I write this and can already hear the protests about loving yourself and the cruelty of a youth-obsessed culture and how it’s inner beauty that counts. Blah, blah, blah. Beauty has never been an aspiration of mine. I went through the motions when I was younger, but could never really pull it off. I was average and bookish and looked like I was playing dress up when I attempted anything feminine. So I stopped trying. I focused on getting and staying fit and that worked for awhile. Until it didn’t. Injuries took longer to recover from and I started to not want to interrupt a day of reading and writing, with, you know…moving.
Your 50s and 60s are where you get to reap the rewards and punishments of life choices. Every illness, bump, odd intestinal feeling is now accompanied with the anxiety that this is going to be what gets you – a tumor, cancer, some weird infection that incapacitates you and makes you a burden to everyone around you. I mean, it’s going to happen eventually. There are people who use this uncertainty as a launching pad for unmitigated daily joyfulness. I am not one of them. But I stay curious and occasionally have a laugh about some of the more ridiculous aspects of being human.

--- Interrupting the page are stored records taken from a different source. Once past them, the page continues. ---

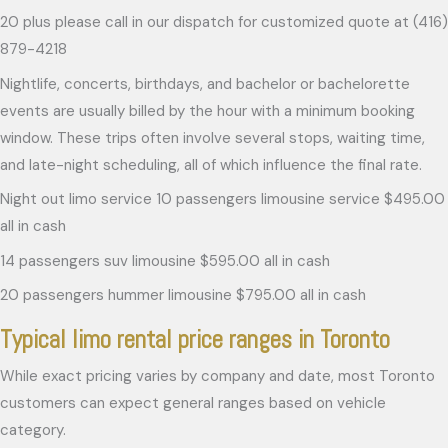
20 plus please call in our dispatch for customized quote at (416)
879-4218
Nightlife, concerts, birthdays, and bachelor or bachelorette
events are usually billed by the hour with a minimum booking
window. These trips often involve several stops, waiting time,
and late-night scheduling, all of which influence the final rate.
Night out limo service 10 passengers limousine service $495.00
all in cash
14 passengers suv limousine $595.00 all in cash
20 passengers hummer limousine $795.00 all in cash
Typical limo rental price ranges in Toronto
While exact pricing varies by company and date, most Toronto
customers can expect general ranges based on vehicle
category.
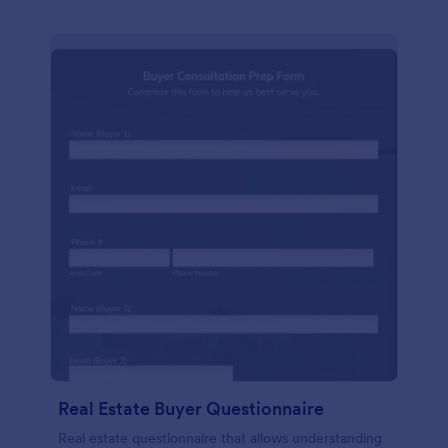
Real Estate Buyer Questionnaire
Real estate questionnaire that allows understanding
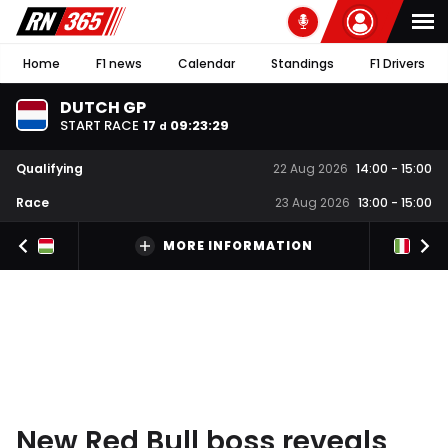
Home
F1 news
Calendar
Standings
F1 Drivers
DUTCH GP
START RACE
17
09
:
23
:
28
d
Qualifying
22 Aug 2026
14:00
-
15:00
Race
23 Aug 2026
13:00
-
15:00
MORE INFORMATION
New Red Bull boss reveals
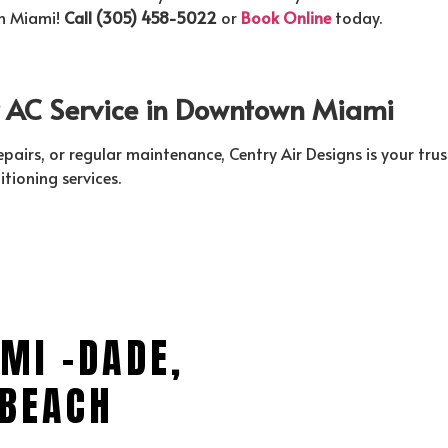
wn Miami!
Call (305) 458-5022
or
Book Online
today.
ur AC Service in Downtown Miami
repairs, or regular maintenance, Centry Air Designs is your 
itioning services.
MI -DADE,
BEACH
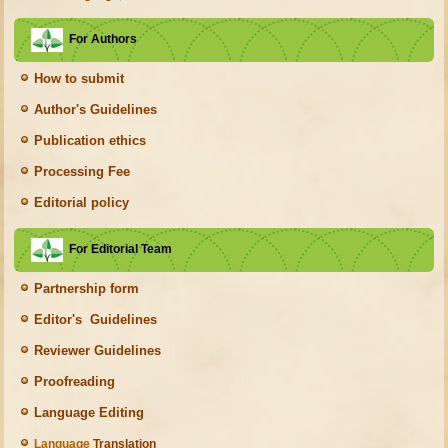
For Authors
How to submit
Author's Guidelines
Publication ethics
Processing Fee
Editorial policy
For Editorial Team
Partnership form
Editor's Guidelines
Reviewer Guidelines
Proofreading
Language Editing
Language
Translation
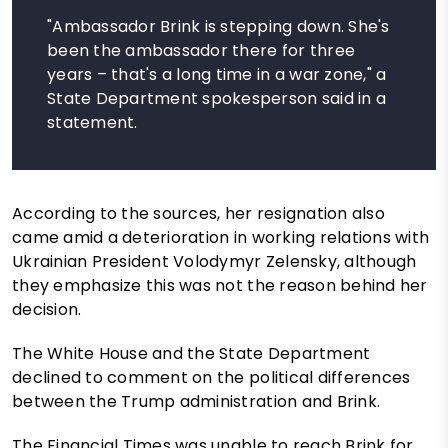
"Ambassador Brink is stepping down. She's
been the ambassador there for three
years – that's a long time in a war zone," a
State Department spokesperson said in a
statement.
According to the sources, her resignation also
came amid a deterioration in working relations with
Ukrainian President Volodymyr Zelensky, although
they emphasize this was not the reason behind her
decision.
The White House and the State Department
declined to comment on the political differences
between the Trump administration and Brink.
The Financial Times was unable to reach Brink for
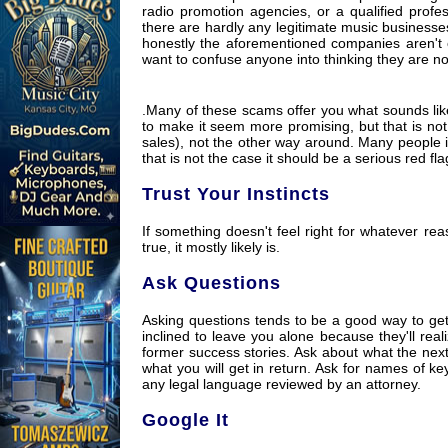
radio promotion agencies, or a qualified profes
there are hardly any legitimate music businesses
honestly the aforementioned companies aren't ch
want to confuse anyone into thinking they are n
.Many of these scams offer you what sounds like
to make it seem more promising, but that is not
sales), not the other way around. Many people i
that is not the case it should be a serious red fla
Trust Your Instincts
If something doesn't feel right for whatever reas
true, it mostly likely is.
Ask Questions
Asking questions tends to be a good way to get 
inclined to leave you alone because they'll real
former success stories. Ask about what the nex
what you will get in return. Ask for names of k
any legal language reviewed by an attorney.
Google It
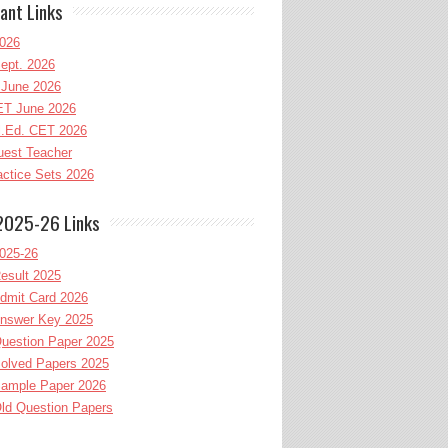
ant Links
026
ept. 2026
June 2026
T June 2026
l.Ed. CET 2026
uest Teacher
ctice Sets 2026
2025-26 Links
025-26
esult 2025
dmit Card 2026
nswer Key 2025
uestion Paper 2025
olved Papers 2025
ample Paper 2026
ld Question Papers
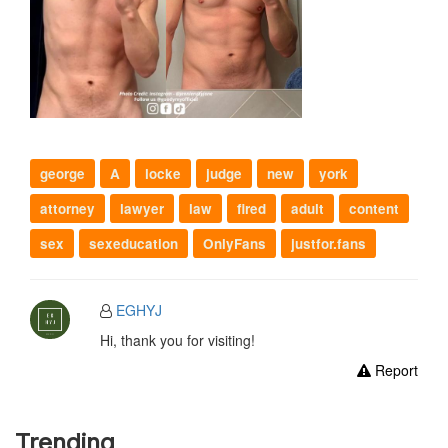
george
A
locke
judge
new
york
attorney
lawyer
law
fired
adult
content
sex
sexeducation
OnlyFans
justfor.fans
EGHYJ
Hi, thank you for visiting!
Report
Trending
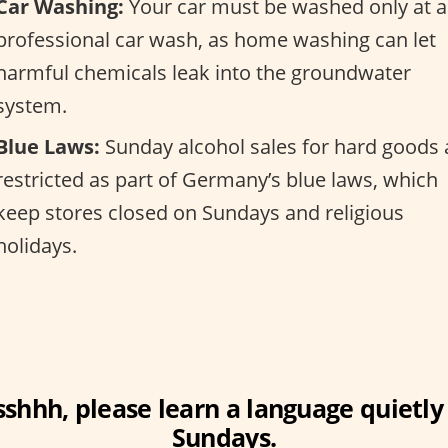
Car Washing:
Your car must be washed only at a
professional car wash, as home washing can let
harmful chemicals leak into the groundwater
system.
Blue Laws:
Sunday alcohol sales for hard goods 
restricted as part of Germany’s blue laws, which
keep stores closed on Sundays and religious
holidays.
sshhh, please learn a language quietly
Sundays.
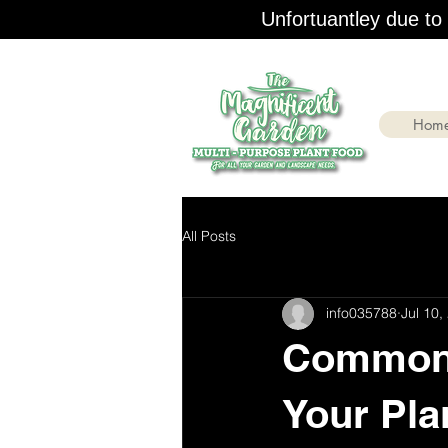
Unfortuantley due to r
Hom
All Posts
info035788
Jul 10,
Common 
Your Pla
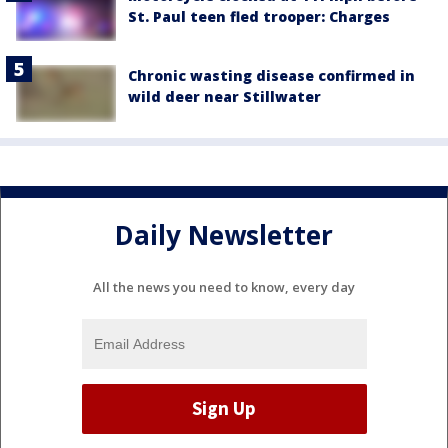
St. Paul teen fled trooper: Charges
Chronic wasting disease confirmed in
wild deer near Stillwater
Daily Newsletter
All the news you need to know, every day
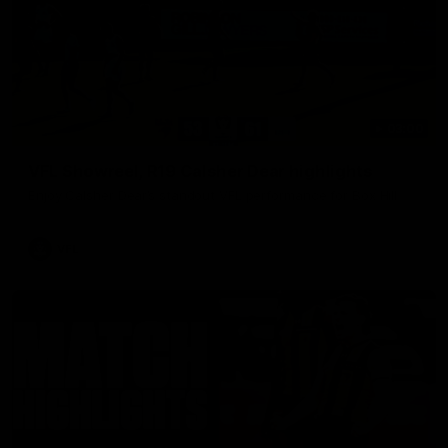
03:00
VFL Showreel, R19 Calsher Dear highlights
Enjoy Calsher Dear’s standout VFL performance for Box Hill
VFL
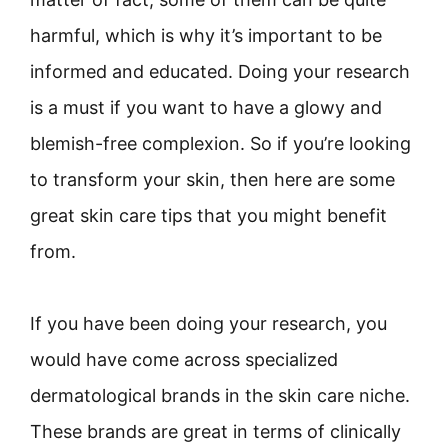
harmful, which is why it’s important to be
informed and educated. Doing your research
is a must if you want to have a glowy and
blemish-free complexion. So if you’re looking
to transform your skin, then here are some
great skin care tips that you might benefit
from.
If you have been doing your research, you
would have come across specialized
dermatological brands in the skin care niche.
These brands are great in terms of clinically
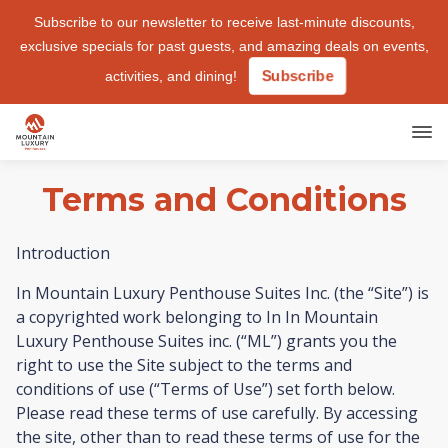
Subscribe to our newsletter
to receive last-minute discounts,
exclusive specials for past guests, and amazing deals on events,
Subscribe
activities, and dining!
Terms and Conditions
Introduction
In Mountain Luxury Penthouse Suites Inc. (the “Site”) is
a copyrighted work belonging to In In Mountain
Luxury Penthouse Suites inc. (“ML”) grants you the
right to use the Site subject to the terms and
conditions of use (“Terms of Use”) set forth below.
Please read these terms of use carefully. By accessing
the site, other than to read these terms of use for the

Still, I feel it’s my duty to make some sort of effort towards health. I’d like to make it until my daughter, now a teenager, is in her 30s. You know, after all the bad boyfriends, fender benders, and years of therapy to undo the damage I’ve done – when there is a possibility that I could call her out of the blue and not hear her eye roll at the other end.
So this brings me back to aging. I believe in leading by example as a parent and sometimes I’ve gotten it right, sometimes not. Now, I need to navigate the aging process, the last third of life, the accumulation of good and bad decisions, and whether or not I can still make better ones.
I sense that I’m at a tipping point. Over the last year, I gave up on planned diet and exercise, choosing instead to focus on my creative life. There have been immediate consequences. I’ve suffered insomnia, heartburn, panic attacks, low energy, weight gain, and low spirits. I’m having trouble rallying the troops to get back to good habits. I reverted to childhood – comfort foods, burying myself in books, dreaming of a day when I can feel successful, productive, whole, loved. It’s elemental. All that growth, all that learning, and the moment I stop trying, I become the bespectacled silent girl with a book who loves mashed potatoes and cheese and spends a lot of time daydreaming.
My life coach friend will likely be irritated reading this. She likes to point out progress when I’m in one of my discouraged moods. It’s true, my life is taking a different shape. In some ways, that shape is returning me to who I started out being before the vagaries of family and society became internalized. There is a reason that parallels are drawn between adolescence and middle age. Hormones in reverse. Everything is up for grabs. Suddenly you have to start thinking about potential and possibilities again.
The ride this time is accompanied by a lifetime of lessons. Some of those lessons are about limitations and disappointments. And there’s a lot of here we go again...it’s a little exhausting to think about getting on the right track, making a change, getting my shit together so that I don’t completely fall apart, so I can age gracefully. I hate that phrase. I was never graceful before, why do I have to start now? I’m a mess of habits and emotions and moods. I haven’t had a good night’s sleep in months. Things are wobbly and I don’t remember why I went into a room half the time.
Age gracefully my ass.
I’m going to age just the way I’ve always lived – curiously, awkwardly, and one can always hope, slowly. My life will continue to be the three steps forward and two steps back dance that it has always been. I’m just going to look like an avocado doing it.